Many folks launch social ventures in order to “solve a problem” they see in their community (or the larger world).
But here’s a different way to think about what you’re up to.
The Power of the Three
Charley Whiton, when he was a county commissioner in Wyoming, told me about a meeting that had him squirming in his chair. His fellow commissioners were lamenting what they had just learned: seven out of 10 high school students in their part of the state had tried drugs. The hand wringing was intense. Many people had chosen to live in the community because they thought it would have fewer of these “big-city problems.”
Now, Charley had participated in one of my workshops and in a community-building initiative, which had sharpened his ability to use the ideas you’re reading about here. He was the only commissioner who had that experience.
Charley told me that in the meeting of the county commission, the framework he had learned “cried out to be applied.”
“So when I spoke,” he continued, “I asked what turned out to be a surprising question: ‘What about the other three?’ You could just feel the tension melt away, as they began to think about working from the power of the three, rather than the problem of the seven.”
Problems get you down and possibilities lift you up.
Look for Hints of What You Want
Another case: A Fortune 500 telephone company found that their sexual harassment workshops were making things worse. The more employees studied examples of undesirable male-female interaction, the more leery men became of relating informally to women — freezing women out of the social process so vital to collaborating as colleagues.

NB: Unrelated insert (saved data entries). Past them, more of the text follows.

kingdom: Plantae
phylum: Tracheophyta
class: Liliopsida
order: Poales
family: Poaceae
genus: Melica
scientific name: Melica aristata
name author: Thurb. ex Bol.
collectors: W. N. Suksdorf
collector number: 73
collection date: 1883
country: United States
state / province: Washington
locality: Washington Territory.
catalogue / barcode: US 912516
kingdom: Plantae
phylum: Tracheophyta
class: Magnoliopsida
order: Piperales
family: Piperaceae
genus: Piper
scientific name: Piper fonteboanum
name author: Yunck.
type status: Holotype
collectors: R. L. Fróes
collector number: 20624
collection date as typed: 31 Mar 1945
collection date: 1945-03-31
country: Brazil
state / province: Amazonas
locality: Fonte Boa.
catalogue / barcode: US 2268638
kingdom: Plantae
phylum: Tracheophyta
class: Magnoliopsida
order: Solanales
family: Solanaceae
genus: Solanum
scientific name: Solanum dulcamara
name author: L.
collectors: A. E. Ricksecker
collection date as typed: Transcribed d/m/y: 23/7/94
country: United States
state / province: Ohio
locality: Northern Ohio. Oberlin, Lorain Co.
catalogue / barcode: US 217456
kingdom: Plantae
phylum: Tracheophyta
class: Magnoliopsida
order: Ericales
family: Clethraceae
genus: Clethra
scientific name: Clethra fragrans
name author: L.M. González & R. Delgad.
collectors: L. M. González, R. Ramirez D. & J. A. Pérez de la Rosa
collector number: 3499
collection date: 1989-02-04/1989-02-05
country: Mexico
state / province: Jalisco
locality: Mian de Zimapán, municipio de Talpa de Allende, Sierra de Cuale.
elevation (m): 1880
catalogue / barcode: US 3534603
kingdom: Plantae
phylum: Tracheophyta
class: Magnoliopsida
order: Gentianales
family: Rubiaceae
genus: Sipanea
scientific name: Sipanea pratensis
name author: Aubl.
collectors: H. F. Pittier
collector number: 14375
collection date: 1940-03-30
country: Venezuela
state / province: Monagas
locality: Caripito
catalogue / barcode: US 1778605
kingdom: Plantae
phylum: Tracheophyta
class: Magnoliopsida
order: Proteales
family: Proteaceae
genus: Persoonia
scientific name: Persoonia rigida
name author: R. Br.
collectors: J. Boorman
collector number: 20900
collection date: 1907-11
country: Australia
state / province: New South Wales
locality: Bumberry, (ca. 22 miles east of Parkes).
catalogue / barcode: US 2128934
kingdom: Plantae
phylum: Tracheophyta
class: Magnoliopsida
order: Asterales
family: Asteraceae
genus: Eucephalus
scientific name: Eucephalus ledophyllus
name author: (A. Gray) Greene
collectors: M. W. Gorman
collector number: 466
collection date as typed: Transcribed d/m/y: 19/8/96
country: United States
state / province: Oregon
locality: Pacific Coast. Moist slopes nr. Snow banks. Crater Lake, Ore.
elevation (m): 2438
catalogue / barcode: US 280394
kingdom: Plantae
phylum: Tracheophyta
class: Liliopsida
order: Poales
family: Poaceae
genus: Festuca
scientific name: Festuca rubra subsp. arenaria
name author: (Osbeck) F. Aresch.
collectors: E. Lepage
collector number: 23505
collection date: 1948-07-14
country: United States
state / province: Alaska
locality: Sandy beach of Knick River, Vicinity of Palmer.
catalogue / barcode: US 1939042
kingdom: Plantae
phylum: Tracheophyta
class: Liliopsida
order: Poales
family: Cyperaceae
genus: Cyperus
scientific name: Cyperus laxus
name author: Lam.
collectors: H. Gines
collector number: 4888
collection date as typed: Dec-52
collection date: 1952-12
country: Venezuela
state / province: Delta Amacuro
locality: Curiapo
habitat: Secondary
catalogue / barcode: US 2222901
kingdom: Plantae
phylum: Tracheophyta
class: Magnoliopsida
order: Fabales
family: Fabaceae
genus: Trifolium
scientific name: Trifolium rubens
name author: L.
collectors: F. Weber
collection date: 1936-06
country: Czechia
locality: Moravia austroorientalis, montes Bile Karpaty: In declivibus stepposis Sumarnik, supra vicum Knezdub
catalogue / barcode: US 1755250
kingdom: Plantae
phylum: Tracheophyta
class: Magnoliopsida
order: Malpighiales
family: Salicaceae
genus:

Using the process of appreciative inquiry, which is at the heart of my work, the company switched the focus to looking for what they wanted: examples of successful cross-gender working relationships. They uncovered a rich storehouse of positive experiences — previously hidden assets — and the incidence of sexual harassment complaints went down.
A global manufacturer took the same idea to Mexico, ended up with the same results, plus an award for being the best place in that country for women to work.
There is always an affirmative pathway. What you look at and look for is what you’ll see. What you pay attention to — and what you talk about — is what you’ll create more of.